Не забывали в районе и о шефской работе. Бауманцы шефствовали над Красной Армией и над деревней. Но не только. Однажды меня вызвал Н. В. Марголин и познакомил с находившейся в его кабинете группой комсомольцев. Ребята просили выделить под стрелковый тир какое-нибудь здание. Райком ВКП(б) наметил передать им бывшую церковь. Отпустит ли райфо средства на оборудование?! Я согласился. Вскоре закипела работа, и в пустовавшем помещении был создан первый в СССР «Клуб ворошиловских стрелков». Через два года в районе имелось уже 33 тысячи таких стрелков. Целая армия! Обучать молодежь навыкам военного дела помогали наши подшефные соединения и части.
Наши подшефные колхозы находились в юго-восточной части Московской области. Предприятия посылали туда рабочих, специалистов и даже целые ремонтные бригады. На весеннем севе в 1934 году в колхозе работал 281 коммунист из нашего района. 280 человек выехали на уборочную кампанию. Кроме того, 407 счетоводов и 100 бухгалтеров были посланы для налаживания колхозной отчетности, а свыше трех тысяч человек проводили массово-политическую работу.

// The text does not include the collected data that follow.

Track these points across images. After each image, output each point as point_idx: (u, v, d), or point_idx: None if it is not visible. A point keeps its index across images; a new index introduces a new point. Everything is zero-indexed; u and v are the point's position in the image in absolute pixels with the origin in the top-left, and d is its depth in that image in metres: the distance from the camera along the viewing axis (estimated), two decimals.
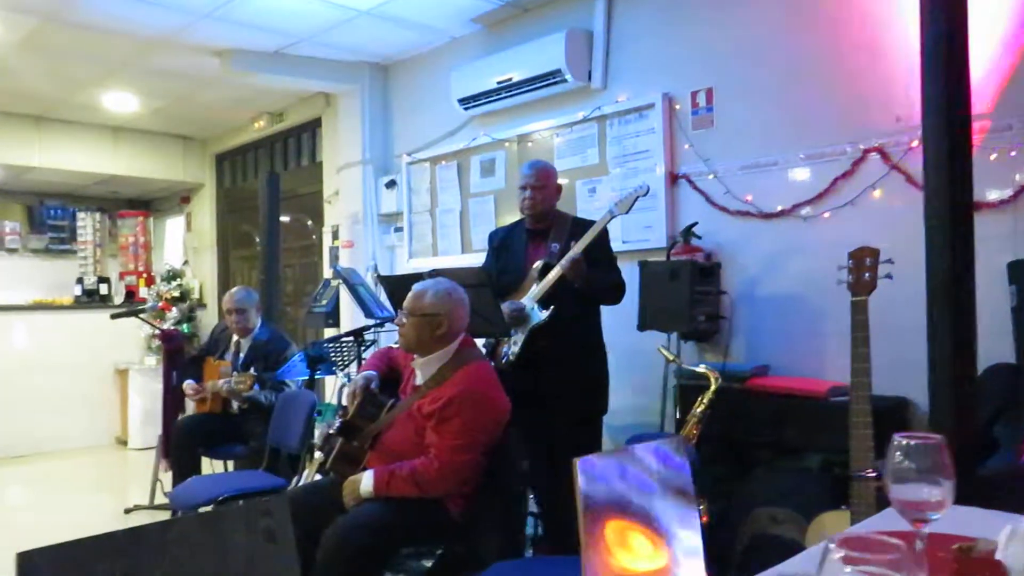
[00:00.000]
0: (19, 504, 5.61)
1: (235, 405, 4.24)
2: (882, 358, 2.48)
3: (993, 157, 2.86)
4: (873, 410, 2.32)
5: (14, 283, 7.54)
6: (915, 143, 2.96)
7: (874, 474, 2.25)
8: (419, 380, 2.71)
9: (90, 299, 7.67)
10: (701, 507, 2.56)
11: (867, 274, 2.37)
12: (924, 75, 2.35)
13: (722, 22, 3.68)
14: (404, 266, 5.31)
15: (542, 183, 3.24)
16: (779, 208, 3.46)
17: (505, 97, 4.50)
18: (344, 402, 4.24)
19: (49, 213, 8.03)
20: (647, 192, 3.15)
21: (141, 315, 5.26)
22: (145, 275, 8.01)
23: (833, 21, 3.30)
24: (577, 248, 3.00)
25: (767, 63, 3.51)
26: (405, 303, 2.69)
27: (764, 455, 3.12)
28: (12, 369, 6.55)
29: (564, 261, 2.98)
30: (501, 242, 3.44)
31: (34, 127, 6.63)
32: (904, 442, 0.97)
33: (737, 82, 3.63)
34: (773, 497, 2.77)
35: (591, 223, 3.14)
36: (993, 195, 2.87)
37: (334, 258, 5.78)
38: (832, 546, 0.67)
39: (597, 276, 3.06)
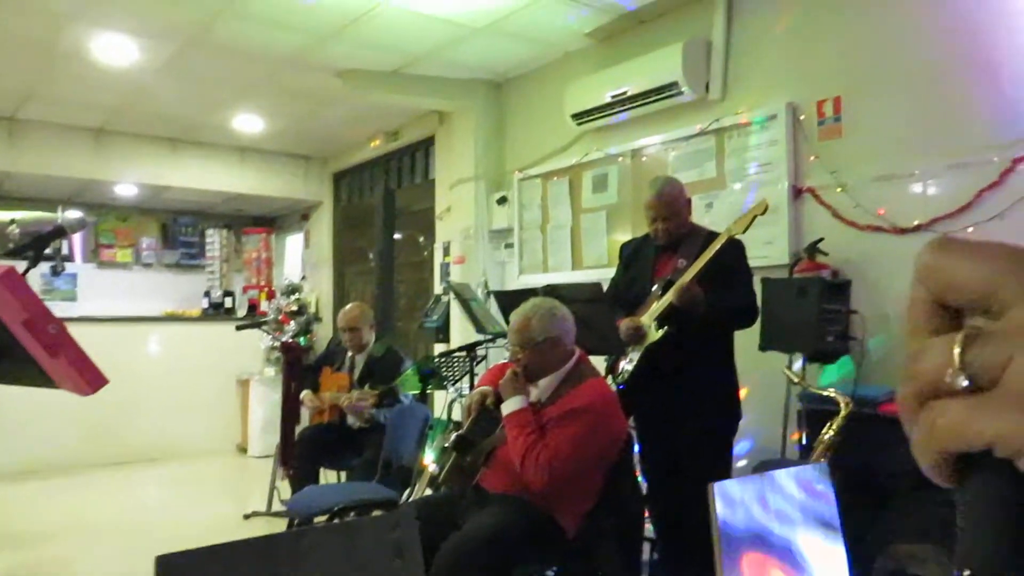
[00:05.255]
0: (151, 504, 5.92)
1: (351, 420, 4.29)
2: None
3: None
4: None
5: (149, 295, 8.06)
6: None
7: None
8: (534, 397, 2.67)
9: (216, 311, 8.07)
10: None
11: None
12: None
13: (851, 26, 3.51)
14: (514, 282, 5.31)
15: (673, 211, 3.03)
16: (915, 222, 3.24)
17: (619, 111, 4.44)
18: (456, 417, 4.28)
19: (181, 230, 8.52)
20: (765, 211, 2.92)
21: (263, 327, 5.47)
22: (267, 289, 8.37)
23: (976, 17, 3.07)
24: (685, 277, 2.81)
25: (902, 67, 3.31)
26: (512, 338, 2.65)
27: (901, 486, 2.90)
28: (147, 376, 6.94)
29: (672, 291, 2.79)
30: (630, 255, 3.29)
31: (170, 149, 7.06)
32: None
33: (869, 89, 3.43)
34: (913, 532, 2.57)
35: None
36: None
37: (445, 274, 5.84)
38: None
39: (718, 300, 2.83)
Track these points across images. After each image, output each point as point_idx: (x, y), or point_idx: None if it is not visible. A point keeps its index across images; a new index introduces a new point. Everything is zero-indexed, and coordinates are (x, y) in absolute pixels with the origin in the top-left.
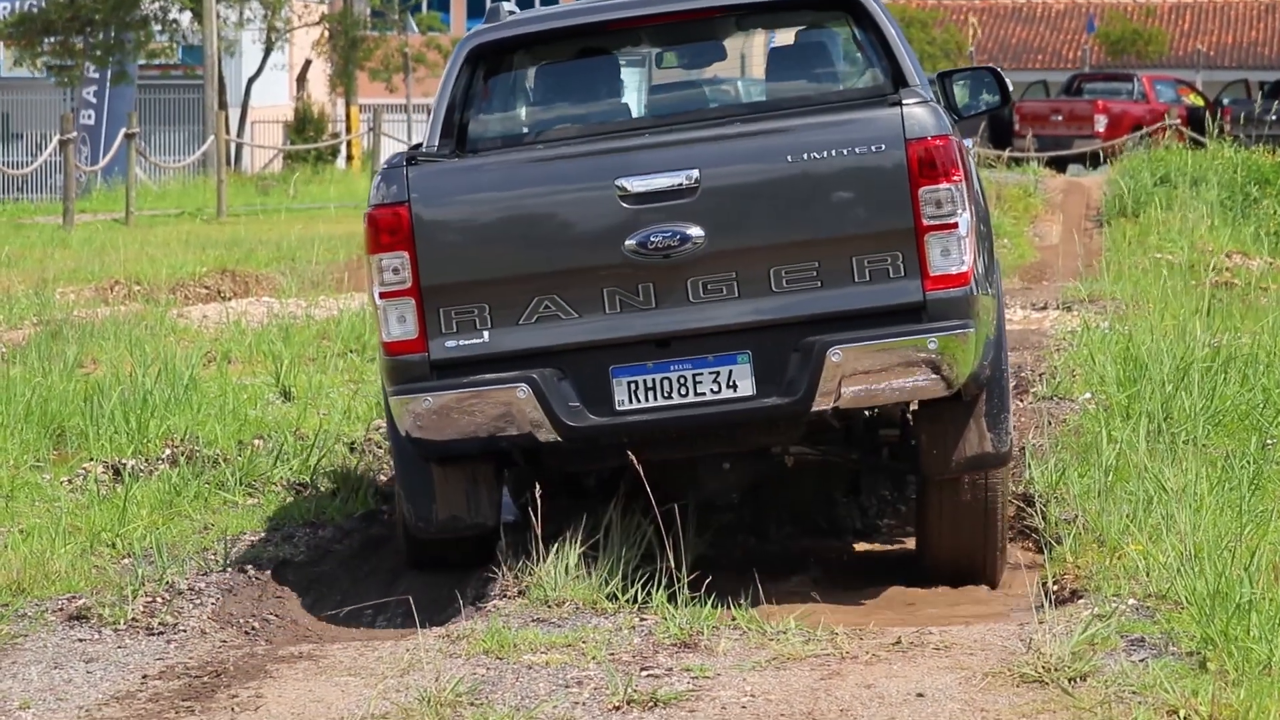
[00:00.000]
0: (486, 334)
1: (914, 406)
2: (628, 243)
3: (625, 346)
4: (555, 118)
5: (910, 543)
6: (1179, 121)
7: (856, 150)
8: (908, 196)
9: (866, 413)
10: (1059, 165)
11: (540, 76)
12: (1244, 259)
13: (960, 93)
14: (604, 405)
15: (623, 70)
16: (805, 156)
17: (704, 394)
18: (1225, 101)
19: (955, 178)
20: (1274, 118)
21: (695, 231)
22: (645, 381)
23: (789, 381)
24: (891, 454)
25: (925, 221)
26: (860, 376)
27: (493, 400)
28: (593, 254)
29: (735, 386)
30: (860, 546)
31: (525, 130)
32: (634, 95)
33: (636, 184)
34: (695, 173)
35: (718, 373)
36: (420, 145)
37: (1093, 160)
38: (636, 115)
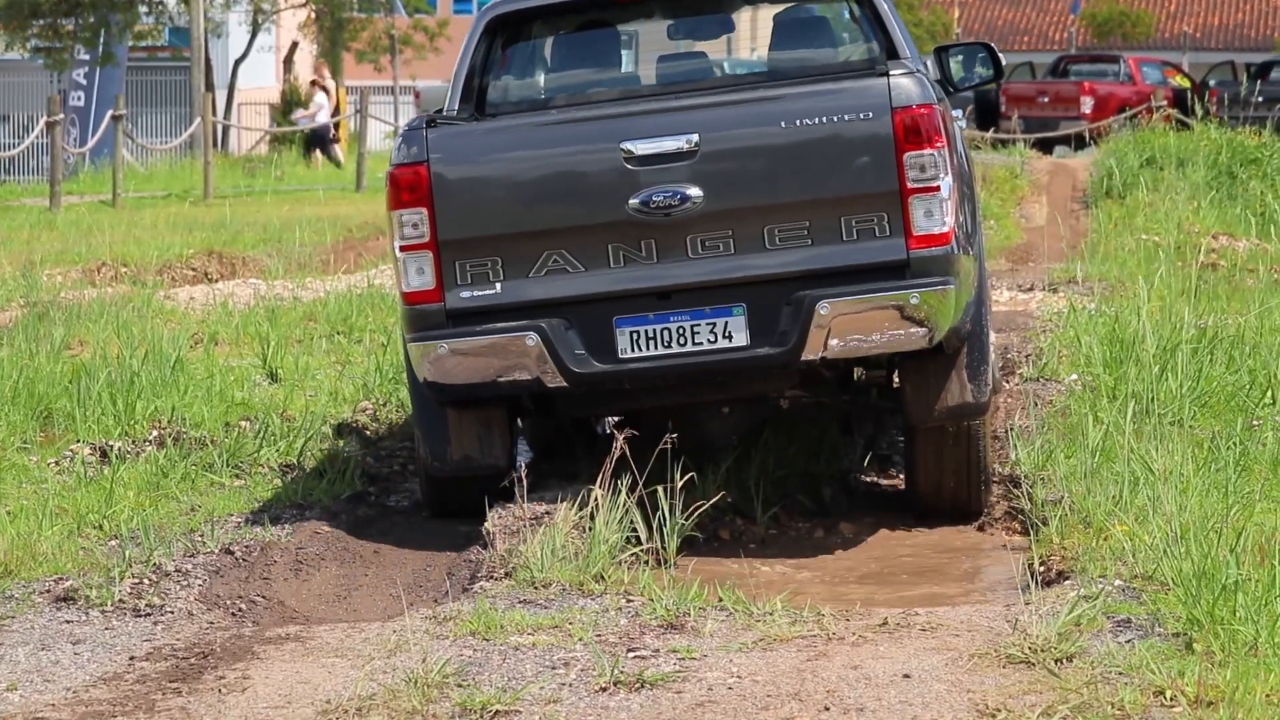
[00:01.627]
0: (499, 285)
1: (899, 359)
2: (631, 202)
3: (628, 298)
4: (568, 84)
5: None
6: (1165, 103)
7: (846, 117)
8: (893, 161)
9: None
10: (1045, 147)
11: (554, 45)
12: (1230, 240)
13: (956, 67)
14: (608, 353)
15: (631, 39)
16: (798, 123)
17: (701, 344)
18: (1211, 83)
19: (938, 144)
20: (1260, 99)
21: (694, 192)
22: (646, 331)
23: (781, 333)
24: (879, 393)
25: (909, 185)
26: (847, 329)
27: (504, 348)
28: (599, 212)
29: (731, 337)
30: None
31: (540, 96)
32: (642, 64)
33: (640, 147)
34: (695, 137)
35: (714, 324)
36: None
37: (1079, 142)
38: (645, 83)
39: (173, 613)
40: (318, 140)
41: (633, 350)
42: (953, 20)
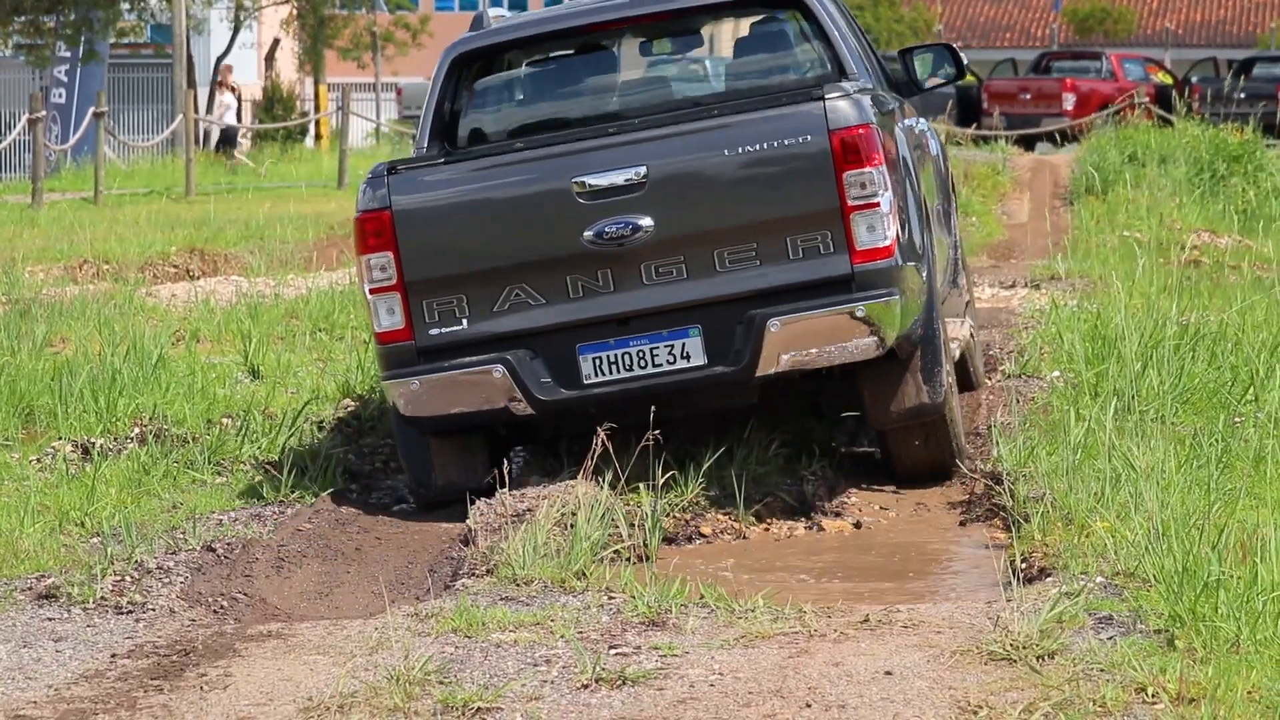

Вскоре поехал в деревню и я. За последние четыре года в области произошли большие перемены. Распахали 400 тысяч гектаров целины. Еще в 1930 году до 4 тысяч хозяйств Московской области имели дело с сохой. Я не оговорился: не с плугом, а с сохой. Теперь же повсюду тарахтели тракторы. Поезд вез меня в Туму — небольшой городок (ныне в Рязанской области), расположенный недалеко от есенинских мест. Оттуда бауманцам поставляли кроликов, так как при карточной системе снабжения продуктами, отмененной только 1 января 1935 года, это было хорошим подспорьем. Почти каждое наше учреждение и предприятие имело свое подсобное хозяйство, причем кролиководство было особенно популярным.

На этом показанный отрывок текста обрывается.